Yes, I felt ashamed, but what was my alternative – to try killing myself again?
Then Jade called me. ‘I’m getting married!’ she sang.
‘Congratulations!’ I smiled.
Even as we discussed dresses, venues, honeymoons… my heart sank a little. Yes, I was happy for her. But it made me remember how much I’d wanted that for me, too.
The past two years I’d been so busy acting like a junkie, getting high on sex, that I’d pushed that dream to the back of my mind. Now it had resurfaced.
How was I ever going to settle down and have the life I’d dreamed of when my other desires got in the way?
It was time for drastic action.
Desperate to beat my addiction, I vowed not to sleep with anyone unless I thought there was a chance of a serious relationship. No more meaningless sex, no more wham, bam, thank you ma’am.
It was hard at first, but I developed my own tactics. ‘Feel that!’ I grinned to Jade, holding my leg out as we got dolled up for a night out.
‘They’re… hairy!’ she gasped in astonishment.

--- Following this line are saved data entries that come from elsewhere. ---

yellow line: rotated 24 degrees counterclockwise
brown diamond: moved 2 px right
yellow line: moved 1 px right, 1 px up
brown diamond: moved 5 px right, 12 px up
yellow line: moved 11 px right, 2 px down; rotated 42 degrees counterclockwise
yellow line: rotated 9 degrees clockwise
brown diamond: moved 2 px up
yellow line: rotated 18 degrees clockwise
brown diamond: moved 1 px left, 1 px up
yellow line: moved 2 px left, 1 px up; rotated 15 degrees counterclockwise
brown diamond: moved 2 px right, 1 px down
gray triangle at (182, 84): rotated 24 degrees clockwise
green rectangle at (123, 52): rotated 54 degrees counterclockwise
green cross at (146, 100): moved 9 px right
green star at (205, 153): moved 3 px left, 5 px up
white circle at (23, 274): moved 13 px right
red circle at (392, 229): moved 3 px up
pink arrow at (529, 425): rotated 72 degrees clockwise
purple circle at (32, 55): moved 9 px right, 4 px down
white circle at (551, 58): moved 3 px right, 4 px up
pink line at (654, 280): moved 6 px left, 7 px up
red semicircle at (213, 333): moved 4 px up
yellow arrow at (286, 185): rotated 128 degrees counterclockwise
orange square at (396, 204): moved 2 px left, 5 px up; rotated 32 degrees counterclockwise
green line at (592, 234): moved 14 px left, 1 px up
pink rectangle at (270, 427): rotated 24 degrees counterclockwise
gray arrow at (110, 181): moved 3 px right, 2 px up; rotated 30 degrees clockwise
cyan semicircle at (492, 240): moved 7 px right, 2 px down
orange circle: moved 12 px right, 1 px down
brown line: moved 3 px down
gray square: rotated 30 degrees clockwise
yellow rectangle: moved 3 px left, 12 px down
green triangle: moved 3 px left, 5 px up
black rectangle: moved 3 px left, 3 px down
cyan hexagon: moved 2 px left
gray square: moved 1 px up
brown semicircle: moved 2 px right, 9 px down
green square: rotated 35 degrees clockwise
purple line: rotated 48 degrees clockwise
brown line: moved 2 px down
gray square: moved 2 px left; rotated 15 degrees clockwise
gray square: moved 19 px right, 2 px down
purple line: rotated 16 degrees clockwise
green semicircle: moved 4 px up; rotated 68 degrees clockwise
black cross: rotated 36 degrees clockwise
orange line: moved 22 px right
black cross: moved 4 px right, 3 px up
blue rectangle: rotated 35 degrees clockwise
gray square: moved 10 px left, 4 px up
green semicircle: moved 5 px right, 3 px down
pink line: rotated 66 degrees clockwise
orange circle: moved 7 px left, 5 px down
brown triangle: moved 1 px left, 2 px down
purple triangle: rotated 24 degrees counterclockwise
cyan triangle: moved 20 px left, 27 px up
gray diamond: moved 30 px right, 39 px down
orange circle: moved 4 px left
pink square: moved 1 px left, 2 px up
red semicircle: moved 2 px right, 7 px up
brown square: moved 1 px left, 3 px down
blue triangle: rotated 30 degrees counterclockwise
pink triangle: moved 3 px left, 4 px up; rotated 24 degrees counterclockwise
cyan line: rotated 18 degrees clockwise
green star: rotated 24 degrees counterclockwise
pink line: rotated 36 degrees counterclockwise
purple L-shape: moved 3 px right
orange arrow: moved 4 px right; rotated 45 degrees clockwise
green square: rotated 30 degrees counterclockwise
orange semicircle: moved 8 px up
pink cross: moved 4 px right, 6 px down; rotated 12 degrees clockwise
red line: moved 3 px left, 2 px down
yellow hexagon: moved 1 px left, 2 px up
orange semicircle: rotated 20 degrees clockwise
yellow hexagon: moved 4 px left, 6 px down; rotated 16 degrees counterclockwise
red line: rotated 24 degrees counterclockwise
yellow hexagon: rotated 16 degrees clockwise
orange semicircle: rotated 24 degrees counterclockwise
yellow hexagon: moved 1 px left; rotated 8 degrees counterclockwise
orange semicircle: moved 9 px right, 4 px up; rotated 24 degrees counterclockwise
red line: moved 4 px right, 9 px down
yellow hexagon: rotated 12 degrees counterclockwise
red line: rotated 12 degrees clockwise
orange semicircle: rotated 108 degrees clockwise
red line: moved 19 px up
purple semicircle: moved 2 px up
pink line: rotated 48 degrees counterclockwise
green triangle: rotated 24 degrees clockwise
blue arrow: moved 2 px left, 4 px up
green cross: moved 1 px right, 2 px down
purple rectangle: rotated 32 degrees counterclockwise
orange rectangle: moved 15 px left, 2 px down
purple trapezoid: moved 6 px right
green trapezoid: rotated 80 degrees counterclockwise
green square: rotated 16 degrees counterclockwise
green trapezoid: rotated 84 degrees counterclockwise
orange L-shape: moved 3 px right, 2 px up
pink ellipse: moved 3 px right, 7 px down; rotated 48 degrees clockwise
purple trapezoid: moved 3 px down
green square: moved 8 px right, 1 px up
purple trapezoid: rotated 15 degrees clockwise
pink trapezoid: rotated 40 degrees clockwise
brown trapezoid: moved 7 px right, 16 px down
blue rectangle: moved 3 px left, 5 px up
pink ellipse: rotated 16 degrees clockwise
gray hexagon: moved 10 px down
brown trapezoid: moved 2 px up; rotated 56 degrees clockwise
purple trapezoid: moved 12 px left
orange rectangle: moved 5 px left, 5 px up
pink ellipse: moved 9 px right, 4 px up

‘Yep!’ I said. ‘And my underwear doesn’t match either!’
It might sound silly, but this was my own take on aversion therapy. If I felt unattractive, unsexy, then it would help keep my desires in check, I reckoned.
And it worked!
That night, I winked, flirted… but went home alone. Yes, I was as jittery as any other addict giving up, but at least I managed not to give in.
The next day, I did the same. In fact, I managed to hold off for three whole days. Slowly, I weaned myself off sex until I was only doing it once a week. Now I’ve managed to get my habit down to just a couple of times a month.
I still have a long way to go because, although I’m not giving in, I do feel constantly frustrated.
But I’m confident that one day I’ll have everything I’ve ever wanted – not just great sex, but a loving relationship, and a happy home to go with it.